On third downs, he can play zones on the outside or slide into the slot to take away quicker targets. He has some ability to play on core special teams units, but his dynamic return ability is something that should allow him to step in right away and contribute.

>>READ MORE: DeJean's Full Scouting Report

5. Terrion Arnold, Alabama

Big Board Rank: 32

Height: 6-foot-0

Weight: 189 pounds

Terrion Arnold projects as a No. 3 cornerback by his second season with the ability to play inside and out in primarily a man scheme for a team that asks its corners to press a fair amount. Due to some size and strength limitations, he may struggle some on the outside early, but he has the skill set to be given the opportunity. In the meantime, he should be an asset in the slot, which could become his best position.

On third downs, allowing him to work out of the slot will use his strengths early on. With his speed, toughness and willingness in the run game, he should be a core special teamer on most units.

>>READ MORE: Arnold's Full Scouting Report

4. Quinyon Mitchell Jr., Toledo

Big Board Rank: 28

Height: 6-foot-0

Weight: 195 pounds

Quinyon Mitchell projects as a starting three-down corner. He is a twitchy corner with great closing speed and ball skills and is solid all around in coverage. He will be best used in a scheme that asks him to be in man coverage on the outside or playing deep zone.

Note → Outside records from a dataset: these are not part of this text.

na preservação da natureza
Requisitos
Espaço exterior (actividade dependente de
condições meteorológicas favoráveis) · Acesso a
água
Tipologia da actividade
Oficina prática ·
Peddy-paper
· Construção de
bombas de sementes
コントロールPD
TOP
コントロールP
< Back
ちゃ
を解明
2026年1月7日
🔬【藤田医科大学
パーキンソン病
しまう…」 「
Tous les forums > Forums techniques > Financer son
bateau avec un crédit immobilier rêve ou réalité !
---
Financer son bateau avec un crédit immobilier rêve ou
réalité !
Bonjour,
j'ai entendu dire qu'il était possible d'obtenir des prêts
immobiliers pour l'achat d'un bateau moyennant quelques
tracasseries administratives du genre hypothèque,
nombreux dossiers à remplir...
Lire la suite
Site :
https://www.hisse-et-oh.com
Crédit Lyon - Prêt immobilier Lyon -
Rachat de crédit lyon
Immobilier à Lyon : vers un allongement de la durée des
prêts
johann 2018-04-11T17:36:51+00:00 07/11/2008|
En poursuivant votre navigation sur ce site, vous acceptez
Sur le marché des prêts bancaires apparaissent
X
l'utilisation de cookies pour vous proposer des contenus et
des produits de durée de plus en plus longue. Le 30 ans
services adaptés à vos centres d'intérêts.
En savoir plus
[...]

While he has the goods in pass coverage, he must improve his effort in the run game to be consistently trusted at the next level. Mitchell should not be considered for slot use until he shows improvement in this area. He has special teams experience covering kicks and punts and projects as a sufficient special teamer but does not show the urgency to be a difference-maker in this area.

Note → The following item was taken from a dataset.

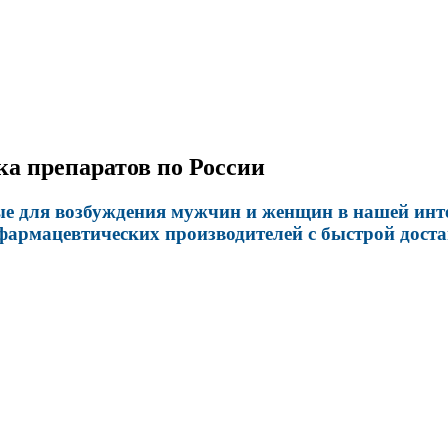
ка препаратов по России
 для возбуждения мужчин и женщин в нашей интер
фармацевтических производителей с быстрой доста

>>READ MORE: Mitchell's Full Scouting Report

3. Ennis Rakestraw Jr., Missouri

Big Board Rank: 17

Height: 5-foot-11

Weight: 183 pounds

Ennis Rakestraw Jr. projects as a solid starting corner at the next level who plays predominantly in man coverage. He should excel in off-coverage, given his transition ability, but he should also excel in press, assuming he can get a little bit stronger and improve some of his technique. He has the instincts to be effective in zones but will be much better off for a defense in man. While he should mainly be an outside corner, he can slide into the slot in nickel and dime packages and not miss a beat.

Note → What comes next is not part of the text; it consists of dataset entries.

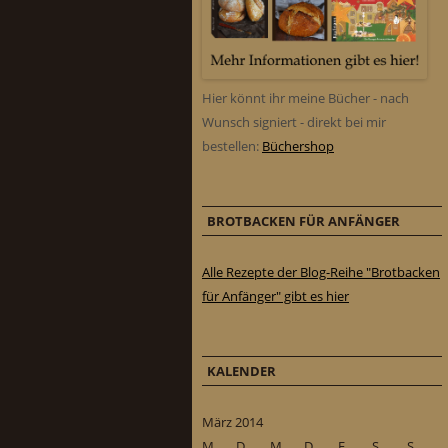
Hier könnt ihr meine Bücher - nach
Wunsch signiert - direkt bei mir
bestellen:
Büchershop
BROTBACKEN FÜR ANFÄNGER
Alle Rezepte der Blog-Reihe "Brotbacken
für Anfänger" gibt es hier
KALENDER
März 2014
M
D
M
D
F
S
S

He likely won't play much on special teams, given he’ll be a starting corner, but he could contribute such as by being a jammer on punt returns.

>>READ MORE: Rakestraw's Full Scouting Report

2. Nate Wiggins, Clemson

Big Board Rank: 14

Height: 6-foot-1

Weight: 173 pounds

Nate Wiggins projects as a high-end NFL starting cornerback who is scheme-versatile. He plays man coverage best but would also be more than adequate in zone coverage. If he can get a little bit stronger and fill out his frame, his skill set presents potential for elite status among NFL cornerbacks. While he can be a good slot corner, he should see most of his time on the outside.

On third downs, allowing him to press at the line and use his reactive athleticism to mirror receivers will help his defense the most. He’d likely be a good jammer on punt returns, but shyness in the run game and as a tackler makes him a player who likely only sufficiently contributes if needed on special teams.

>>READ MORE: Wiggins' Full Scouting Report

1. Kool-Aid McKinstry, Alabama

Big Board Rank: 13

Height: 6-foot-0

Weight: 199 pounds

Kool-Aid McKinstry is an ideal fit for a defense that uses a lot of man coverage, and he will be asked to shadow the elite pass catchers in today's NFL. He has a rare blend of size, quickness and long speed, along with physicality that will embarrass receivers attempting to block him. He can be effective in any scheme and potentially grow into any role.

His dynamic athleticism and flashes of savvy and passion could lead to him being one of the top players on defense at the next level. He is truly a four-down player and can assist special teams on coverage and as a returner.